If you would rather they be stored as separate PNG images in a directory called static, convertAllFormulaeFiles can be used:

imagesForFormulae :: Pandoc -> IO Pandoc
imagesForFormulae doc = do ns <- newNameSupply 
                           convertAllFormulaeFiles ns "static" defaultEnv defaultPandocFormulaOptions doc

There are also more general versions of the convertFormula* functions, named `convertFormula*With`, which allow the actual function that does the rendering of formulae to be altered.

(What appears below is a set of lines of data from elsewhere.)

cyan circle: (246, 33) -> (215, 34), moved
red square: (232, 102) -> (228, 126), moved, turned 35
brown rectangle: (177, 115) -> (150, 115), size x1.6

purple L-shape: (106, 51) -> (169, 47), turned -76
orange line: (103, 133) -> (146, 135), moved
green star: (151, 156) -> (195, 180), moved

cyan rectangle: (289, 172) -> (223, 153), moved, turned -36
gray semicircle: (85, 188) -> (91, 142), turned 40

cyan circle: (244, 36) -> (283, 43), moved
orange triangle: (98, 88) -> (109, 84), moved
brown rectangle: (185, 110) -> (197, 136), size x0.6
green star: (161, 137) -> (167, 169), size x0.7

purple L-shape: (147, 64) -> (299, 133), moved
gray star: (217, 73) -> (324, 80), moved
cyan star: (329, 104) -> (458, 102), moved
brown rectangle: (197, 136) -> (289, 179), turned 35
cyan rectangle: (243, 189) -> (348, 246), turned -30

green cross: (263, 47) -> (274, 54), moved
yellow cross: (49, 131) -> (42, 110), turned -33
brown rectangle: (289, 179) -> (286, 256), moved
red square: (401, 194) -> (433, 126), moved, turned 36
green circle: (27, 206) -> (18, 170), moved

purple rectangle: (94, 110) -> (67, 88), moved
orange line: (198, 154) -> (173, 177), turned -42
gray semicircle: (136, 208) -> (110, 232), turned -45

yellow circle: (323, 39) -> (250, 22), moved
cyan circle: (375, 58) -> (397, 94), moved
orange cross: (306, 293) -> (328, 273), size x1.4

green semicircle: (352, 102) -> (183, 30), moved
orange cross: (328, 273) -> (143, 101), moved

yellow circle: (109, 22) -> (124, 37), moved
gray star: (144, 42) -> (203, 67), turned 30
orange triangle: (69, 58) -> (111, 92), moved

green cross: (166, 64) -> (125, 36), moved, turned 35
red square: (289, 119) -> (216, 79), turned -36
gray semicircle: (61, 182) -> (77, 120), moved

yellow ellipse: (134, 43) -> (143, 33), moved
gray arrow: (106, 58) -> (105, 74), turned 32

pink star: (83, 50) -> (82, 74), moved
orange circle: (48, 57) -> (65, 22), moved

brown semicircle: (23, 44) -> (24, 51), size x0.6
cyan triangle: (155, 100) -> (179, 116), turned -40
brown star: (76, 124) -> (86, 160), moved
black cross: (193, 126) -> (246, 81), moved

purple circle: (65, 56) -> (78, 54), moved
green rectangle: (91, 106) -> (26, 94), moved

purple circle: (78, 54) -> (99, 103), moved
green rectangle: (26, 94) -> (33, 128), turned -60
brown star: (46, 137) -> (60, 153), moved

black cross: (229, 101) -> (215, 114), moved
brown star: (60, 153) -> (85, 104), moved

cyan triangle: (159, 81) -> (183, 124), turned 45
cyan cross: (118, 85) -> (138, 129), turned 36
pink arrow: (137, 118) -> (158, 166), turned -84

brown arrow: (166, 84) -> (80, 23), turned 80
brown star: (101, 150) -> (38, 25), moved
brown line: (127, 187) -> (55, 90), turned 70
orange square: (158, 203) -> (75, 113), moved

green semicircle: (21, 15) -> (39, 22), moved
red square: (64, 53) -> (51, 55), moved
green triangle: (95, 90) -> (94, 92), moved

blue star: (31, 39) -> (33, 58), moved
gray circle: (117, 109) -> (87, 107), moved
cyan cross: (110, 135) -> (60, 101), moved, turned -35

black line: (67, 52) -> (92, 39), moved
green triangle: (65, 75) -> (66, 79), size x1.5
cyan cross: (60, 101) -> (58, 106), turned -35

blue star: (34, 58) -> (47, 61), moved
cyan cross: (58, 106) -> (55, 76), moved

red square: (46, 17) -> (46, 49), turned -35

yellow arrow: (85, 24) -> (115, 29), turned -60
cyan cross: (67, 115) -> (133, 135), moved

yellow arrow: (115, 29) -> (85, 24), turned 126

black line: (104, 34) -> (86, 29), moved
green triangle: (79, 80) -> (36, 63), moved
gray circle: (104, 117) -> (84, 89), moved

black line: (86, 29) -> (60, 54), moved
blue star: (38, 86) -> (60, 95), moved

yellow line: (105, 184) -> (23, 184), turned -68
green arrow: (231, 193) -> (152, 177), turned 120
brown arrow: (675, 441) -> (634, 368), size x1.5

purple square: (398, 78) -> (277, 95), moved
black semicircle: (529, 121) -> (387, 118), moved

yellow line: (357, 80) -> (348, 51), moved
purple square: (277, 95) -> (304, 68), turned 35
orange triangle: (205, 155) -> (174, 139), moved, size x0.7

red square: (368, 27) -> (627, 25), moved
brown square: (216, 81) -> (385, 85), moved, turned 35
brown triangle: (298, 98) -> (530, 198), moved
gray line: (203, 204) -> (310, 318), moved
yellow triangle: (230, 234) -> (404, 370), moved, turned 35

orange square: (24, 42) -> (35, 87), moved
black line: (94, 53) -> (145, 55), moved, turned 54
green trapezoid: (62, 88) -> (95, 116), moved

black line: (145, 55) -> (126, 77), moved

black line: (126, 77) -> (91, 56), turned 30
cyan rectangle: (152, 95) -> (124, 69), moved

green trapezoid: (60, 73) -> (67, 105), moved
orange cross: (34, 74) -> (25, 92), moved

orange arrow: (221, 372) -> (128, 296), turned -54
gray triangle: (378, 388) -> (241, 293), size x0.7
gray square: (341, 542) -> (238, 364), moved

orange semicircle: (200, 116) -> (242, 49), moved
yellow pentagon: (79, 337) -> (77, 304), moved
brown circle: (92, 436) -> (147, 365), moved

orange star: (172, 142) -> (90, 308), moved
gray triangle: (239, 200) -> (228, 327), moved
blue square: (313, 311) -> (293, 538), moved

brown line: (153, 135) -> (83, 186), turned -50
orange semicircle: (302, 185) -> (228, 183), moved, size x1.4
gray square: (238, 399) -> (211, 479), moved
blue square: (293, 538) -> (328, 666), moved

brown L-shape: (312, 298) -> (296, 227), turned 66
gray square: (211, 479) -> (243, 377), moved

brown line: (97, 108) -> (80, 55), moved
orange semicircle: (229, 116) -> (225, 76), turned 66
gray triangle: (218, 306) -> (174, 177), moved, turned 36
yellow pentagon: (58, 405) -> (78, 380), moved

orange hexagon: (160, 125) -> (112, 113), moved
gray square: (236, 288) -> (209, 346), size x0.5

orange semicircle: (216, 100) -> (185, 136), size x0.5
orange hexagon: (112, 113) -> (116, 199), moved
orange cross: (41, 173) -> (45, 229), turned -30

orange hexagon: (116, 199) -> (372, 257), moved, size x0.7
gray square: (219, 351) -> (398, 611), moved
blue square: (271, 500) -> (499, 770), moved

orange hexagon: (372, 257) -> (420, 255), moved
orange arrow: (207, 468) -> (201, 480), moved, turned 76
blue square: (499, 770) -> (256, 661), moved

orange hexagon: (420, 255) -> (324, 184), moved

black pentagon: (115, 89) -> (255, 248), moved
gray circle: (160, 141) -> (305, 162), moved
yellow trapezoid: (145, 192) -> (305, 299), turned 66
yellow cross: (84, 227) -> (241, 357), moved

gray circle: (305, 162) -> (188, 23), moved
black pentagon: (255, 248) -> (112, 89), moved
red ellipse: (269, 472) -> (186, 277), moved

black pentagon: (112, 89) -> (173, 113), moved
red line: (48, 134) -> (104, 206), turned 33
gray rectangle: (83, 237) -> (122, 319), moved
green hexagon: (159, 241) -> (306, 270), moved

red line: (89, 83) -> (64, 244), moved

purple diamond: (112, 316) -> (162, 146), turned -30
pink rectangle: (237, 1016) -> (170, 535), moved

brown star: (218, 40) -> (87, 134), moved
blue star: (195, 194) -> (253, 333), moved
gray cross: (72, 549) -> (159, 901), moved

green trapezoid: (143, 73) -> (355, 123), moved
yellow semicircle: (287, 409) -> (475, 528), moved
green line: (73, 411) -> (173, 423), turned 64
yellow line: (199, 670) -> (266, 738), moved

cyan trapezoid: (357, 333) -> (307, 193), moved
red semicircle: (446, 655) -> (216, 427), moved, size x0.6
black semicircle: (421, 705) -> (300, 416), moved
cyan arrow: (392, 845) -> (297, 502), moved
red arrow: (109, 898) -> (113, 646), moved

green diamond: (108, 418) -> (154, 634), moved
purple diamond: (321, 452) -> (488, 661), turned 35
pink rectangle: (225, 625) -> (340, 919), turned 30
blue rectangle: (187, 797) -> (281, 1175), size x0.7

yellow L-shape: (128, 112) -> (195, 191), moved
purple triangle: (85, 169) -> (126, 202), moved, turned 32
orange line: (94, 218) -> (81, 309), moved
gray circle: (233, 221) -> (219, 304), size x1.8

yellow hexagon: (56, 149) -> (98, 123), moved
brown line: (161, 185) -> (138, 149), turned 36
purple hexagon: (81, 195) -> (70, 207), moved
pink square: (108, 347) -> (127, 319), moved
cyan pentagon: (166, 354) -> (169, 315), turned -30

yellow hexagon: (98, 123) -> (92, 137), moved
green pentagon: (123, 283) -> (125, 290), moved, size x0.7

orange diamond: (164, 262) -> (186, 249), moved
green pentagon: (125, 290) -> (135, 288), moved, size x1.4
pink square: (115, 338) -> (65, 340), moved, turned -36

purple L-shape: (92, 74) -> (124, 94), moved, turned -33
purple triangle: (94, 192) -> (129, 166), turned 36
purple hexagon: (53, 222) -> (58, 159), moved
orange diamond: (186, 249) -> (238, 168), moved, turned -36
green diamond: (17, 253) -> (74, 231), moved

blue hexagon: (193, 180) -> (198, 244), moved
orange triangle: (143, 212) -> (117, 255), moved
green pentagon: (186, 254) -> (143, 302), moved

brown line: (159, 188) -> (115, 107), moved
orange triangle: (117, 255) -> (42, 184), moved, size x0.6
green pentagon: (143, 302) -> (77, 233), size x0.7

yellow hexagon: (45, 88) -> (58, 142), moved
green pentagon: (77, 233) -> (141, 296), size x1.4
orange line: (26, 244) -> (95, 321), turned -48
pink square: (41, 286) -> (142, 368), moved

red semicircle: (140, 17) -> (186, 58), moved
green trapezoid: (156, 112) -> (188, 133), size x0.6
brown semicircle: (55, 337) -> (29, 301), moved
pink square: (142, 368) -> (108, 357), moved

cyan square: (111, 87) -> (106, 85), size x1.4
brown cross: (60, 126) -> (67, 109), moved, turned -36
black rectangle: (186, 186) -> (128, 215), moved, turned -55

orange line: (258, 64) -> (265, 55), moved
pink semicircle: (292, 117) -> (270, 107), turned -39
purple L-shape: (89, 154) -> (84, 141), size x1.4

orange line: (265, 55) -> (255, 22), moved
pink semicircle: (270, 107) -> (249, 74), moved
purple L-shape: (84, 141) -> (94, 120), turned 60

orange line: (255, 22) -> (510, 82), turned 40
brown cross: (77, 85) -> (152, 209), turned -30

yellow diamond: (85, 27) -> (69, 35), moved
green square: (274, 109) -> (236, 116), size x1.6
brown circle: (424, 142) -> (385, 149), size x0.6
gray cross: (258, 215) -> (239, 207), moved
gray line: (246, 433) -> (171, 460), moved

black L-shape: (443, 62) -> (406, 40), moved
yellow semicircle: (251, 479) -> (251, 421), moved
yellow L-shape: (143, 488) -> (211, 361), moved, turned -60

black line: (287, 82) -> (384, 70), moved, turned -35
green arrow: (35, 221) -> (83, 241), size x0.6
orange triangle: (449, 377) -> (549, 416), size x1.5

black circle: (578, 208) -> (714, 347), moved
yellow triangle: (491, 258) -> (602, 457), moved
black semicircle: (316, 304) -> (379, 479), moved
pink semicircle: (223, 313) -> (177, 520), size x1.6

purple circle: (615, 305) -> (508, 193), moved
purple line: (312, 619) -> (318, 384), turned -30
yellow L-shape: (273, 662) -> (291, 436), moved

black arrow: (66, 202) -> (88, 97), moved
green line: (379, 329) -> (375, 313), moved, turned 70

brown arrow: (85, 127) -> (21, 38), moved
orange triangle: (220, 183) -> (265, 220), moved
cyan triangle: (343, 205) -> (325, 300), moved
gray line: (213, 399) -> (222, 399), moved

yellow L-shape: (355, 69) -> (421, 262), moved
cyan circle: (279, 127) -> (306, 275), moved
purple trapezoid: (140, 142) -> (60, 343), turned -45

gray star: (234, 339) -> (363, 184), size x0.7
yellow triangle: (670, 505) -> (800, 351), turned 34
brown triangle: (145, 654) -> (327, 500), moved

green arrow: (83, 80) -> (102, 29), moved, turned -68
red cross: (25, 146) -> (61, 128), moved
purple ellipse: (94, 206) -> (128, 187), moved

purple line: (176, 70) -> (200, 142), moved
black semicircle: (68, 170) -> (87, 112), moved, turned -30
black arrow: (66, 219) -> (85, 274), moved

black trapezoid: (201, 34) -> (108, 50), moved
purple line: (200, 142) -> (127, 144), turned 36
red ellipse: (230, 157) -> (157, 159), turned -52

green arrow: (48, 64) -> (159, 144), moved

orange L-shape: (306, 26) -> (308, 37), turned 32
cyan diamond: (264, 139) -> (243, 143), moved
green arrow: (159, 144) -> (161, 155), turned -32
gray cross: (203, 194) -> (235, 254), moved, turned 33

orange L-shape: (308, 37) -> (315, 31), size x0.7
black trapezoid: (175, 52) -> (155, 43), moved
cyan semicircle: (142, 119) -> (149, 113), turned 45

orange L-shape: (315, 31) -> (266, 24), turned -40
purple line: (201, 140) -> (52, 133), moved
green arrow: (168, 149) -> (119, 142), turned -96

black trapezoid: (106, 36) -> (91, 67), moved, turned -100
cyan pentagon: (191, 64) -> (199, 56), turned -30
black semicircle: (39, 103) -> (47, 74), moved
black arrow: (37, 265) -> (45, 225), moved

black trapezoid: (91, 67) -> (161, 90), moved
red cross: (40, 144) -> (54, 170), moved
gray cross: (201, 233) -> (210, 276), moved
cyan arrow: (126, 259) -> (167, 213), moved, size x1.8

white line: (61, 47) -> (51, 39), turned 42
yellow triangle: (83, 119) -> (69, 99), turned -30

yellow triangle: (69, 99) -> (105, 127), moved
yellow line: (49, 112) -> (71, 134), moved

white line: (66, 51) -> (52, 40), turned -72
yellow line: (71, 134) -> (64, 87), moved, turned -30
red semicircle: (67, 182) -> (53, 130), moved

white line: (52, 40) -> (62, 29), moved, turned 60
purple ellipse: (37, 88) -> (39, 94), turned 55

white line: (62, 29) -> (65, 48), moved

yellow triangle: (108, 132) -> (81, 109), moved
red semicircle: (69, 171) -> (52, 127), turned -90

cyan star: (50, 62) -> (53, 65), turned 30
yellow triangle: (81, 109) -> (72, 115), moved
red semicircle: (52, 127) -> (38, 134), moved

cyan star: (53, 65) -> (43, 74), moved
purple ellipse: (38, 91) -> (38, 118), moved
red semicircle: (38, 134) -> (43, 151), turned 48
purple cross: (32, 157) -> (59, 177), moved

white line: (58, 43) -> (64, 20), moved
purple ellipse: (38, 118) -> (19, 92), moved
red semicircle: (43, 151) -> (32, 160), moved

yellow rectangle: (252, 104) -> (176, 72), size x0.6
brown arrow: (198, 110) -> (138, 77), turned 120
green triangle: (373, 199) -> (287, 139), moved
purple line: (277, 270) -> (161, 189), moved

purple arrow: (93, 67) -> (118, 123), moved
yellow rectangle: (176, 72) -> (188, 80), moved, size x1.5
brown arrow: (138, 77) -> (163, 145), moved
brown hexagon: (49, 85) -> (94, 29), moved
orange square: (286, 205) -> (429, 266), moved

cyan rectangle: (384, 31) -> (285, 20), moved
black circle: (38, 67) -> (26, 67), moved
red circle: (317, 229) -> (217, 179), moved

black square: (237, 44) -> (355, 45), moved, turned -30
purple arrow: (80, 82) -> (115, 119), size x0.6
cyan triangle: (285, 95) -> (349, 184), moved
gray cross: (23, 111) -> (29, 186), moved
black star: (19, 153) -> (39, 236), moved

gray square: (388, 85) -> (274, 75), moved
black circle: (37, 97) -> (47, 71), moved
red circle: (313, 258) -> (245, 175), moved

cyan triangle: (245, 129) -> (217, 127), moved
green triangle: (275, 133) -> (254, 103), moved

This is so that you can insert image caching or other image postprocessing into the renderer.

latex-formulae-hakyll

Currently only Data URI embedding is supported for Hakyll, but using it should be as simple as the following minimal example:

main = do
   renderFormulae <- initFormulaCompilerDataURI 1000 defaultEnv
   hakyll $
     match "posts/*.markdown" $ do
       route $ setExtension "html"
       compile $ pandocCompilerWithTransformM defaultHakyllReaderOptions defaultHakyllWriterOptions
               $ renderFormulae defaultPandocFormulaOptions

If for whatever reason you don’t want to have formula caching for @watch@ servers, you can just use this simpler form:

main =
   hakyll $
     match "posts/*.markdown" $ do
       route $ setExtension "html"
       compile $ pandocCompilerWithTransformM defaultHakyllReaderOptions defaultHakyllWriterOptions
               $ compileFormulaeDataURI defaultEnv defaultPandocFormulaOptions

As a pandoc filter

The latex-formulae-pandoc library comes with a simple example filter executable, called latex-formulae-filter. If you stack install or cabal install it to your $PATH, you can use it with pandoc like so:

pandoc -s --filter=latex-formulae-filter -o output.html input.html

The source code for this program is very simple:

import Image.LaTeX.Render.Pandoc
import Image.LaTeX.Render
import Text.Pandoc.JSON

main :: IO ()
main = toJSONFilter $ convertFormulaDataURI defaultEnv defaultPandocFormulaOptions

This filter embeds the images with data URIs. To use files, follow the same routine as above:

import Image.LaTeX.Render.Pandoc
import Image.LaTeX.Render
import Text.Pandoc.JSON

main :: IO ()
main = do ns <- newNameSupply
          toJSONFilter $ convertFormulaFiles ns "static" defaultEnv defaultPandocFormulaOptions

Adjust the various options by altering the defaultPandocFormulaOptions and defaultEnv terms in this program, as described in the Haddock documentation.

Example/Demo

Writing the following markdown:

Lines (that is, $f(x) = mx + b$) are of degree 1, whereas quadratics (that is, 
$f(x) = ax^2 + bx + c$) are of degree 2. Solve quadratics with the quadratic
formula:

$$x=\frac{-b\pm\sqrt{b^2-4ac}}{2a}$$

Enough high school algebra for now!

Leads to this output! Pretty nifty :)

Future work

I would like to add files support for Hakyll websites, but it’s not clear how this would interact with Hakyll’s compiler system.